Damage identification in beams using empirical mode decomposition

Abstract

Damage detection of beam-type components, which are often vital elements in many structures, is crucial for the prevention of failure of the entire structure and potential catastrophic consequences. In this article, the effectiveness of a damage index, referred to as the EMD energy damage index, for damage detection of beams is demonstrated through a set of numerical and experimental investigations. The proposed damage index utilizes the empirical mode decomposition for health assessment of the system based on its vibrational data. In the numerical study, finite element simulation of a cantilevered steel beam with a transverse notch was analyzed and various notch sizes, located at different locations along the beam, were investigated.
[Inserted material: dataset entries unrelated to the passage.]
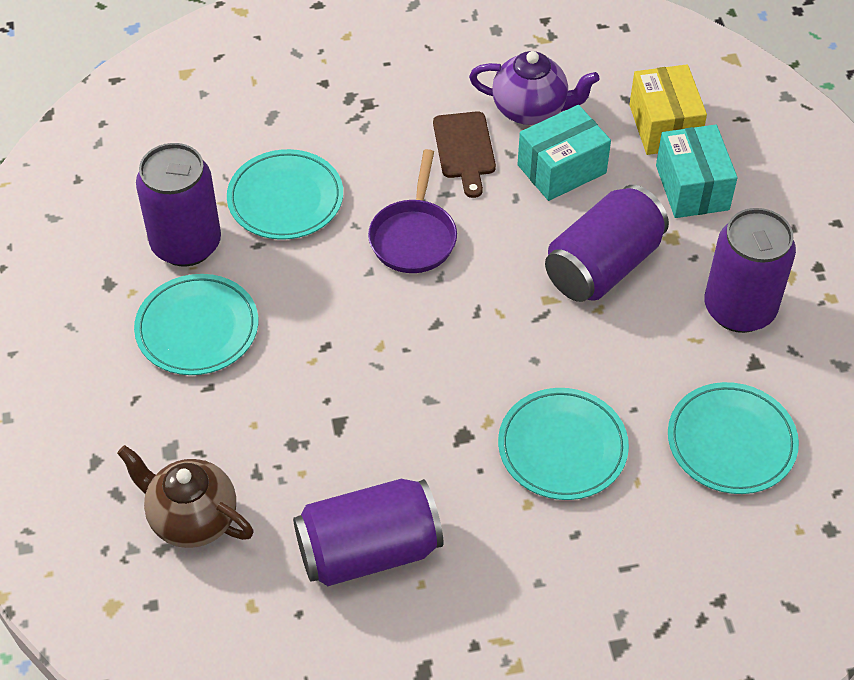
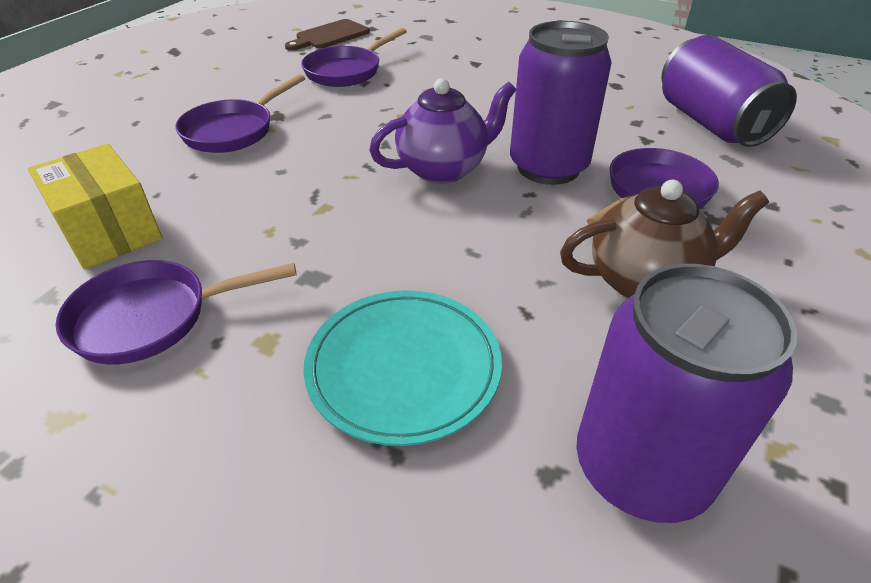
purple can: 4 -> 3
purple pan: 1 -> 4
turquoise box: 2 -> 0
turquoise plate: 4 -> 1

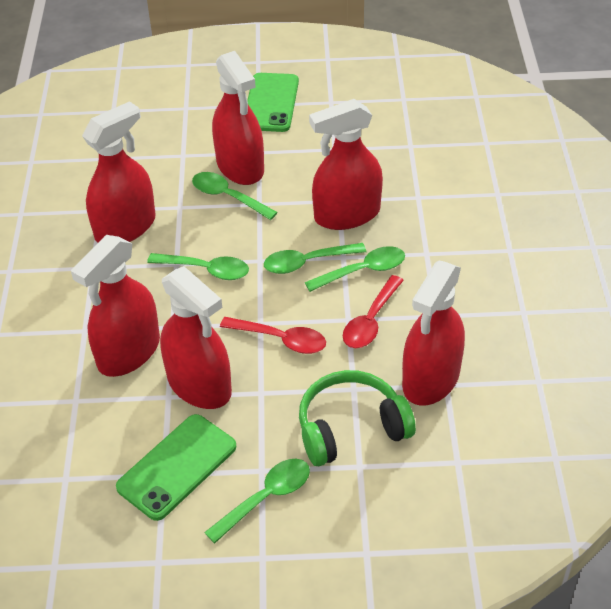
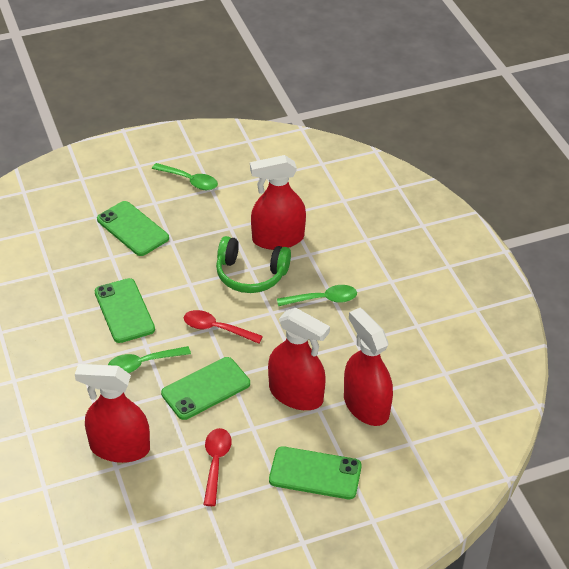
green phone: 2 -> 4
green spoon: 5 -> 3
red spray bottle: 6 -> 4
In the experimental investigation, which used the same beam as in the numerical study, five notch sizes at the mid-span of the beam were examined. In both the numerical and experimental studies, the free vibration of the beam was acquired via piezoceramic sensors adjacent to the notch and then processed by the proposed methodology for evaluating the EMD energy damage index. This was motivated as the preliminary stage of our investigation with the notion of detecting the presence of a crack in a welded joint. The results were encouraging and proved the capability of the EMD energy damage index for detection and quantification of notches in beams and therefore can be regarded as an effective tool for structural health monitoring purposes. The results were also compared with a method based on changes in the beam natural frequencies. The effect of the boundary conditions on the EMD energy damage index was also experimentally studied.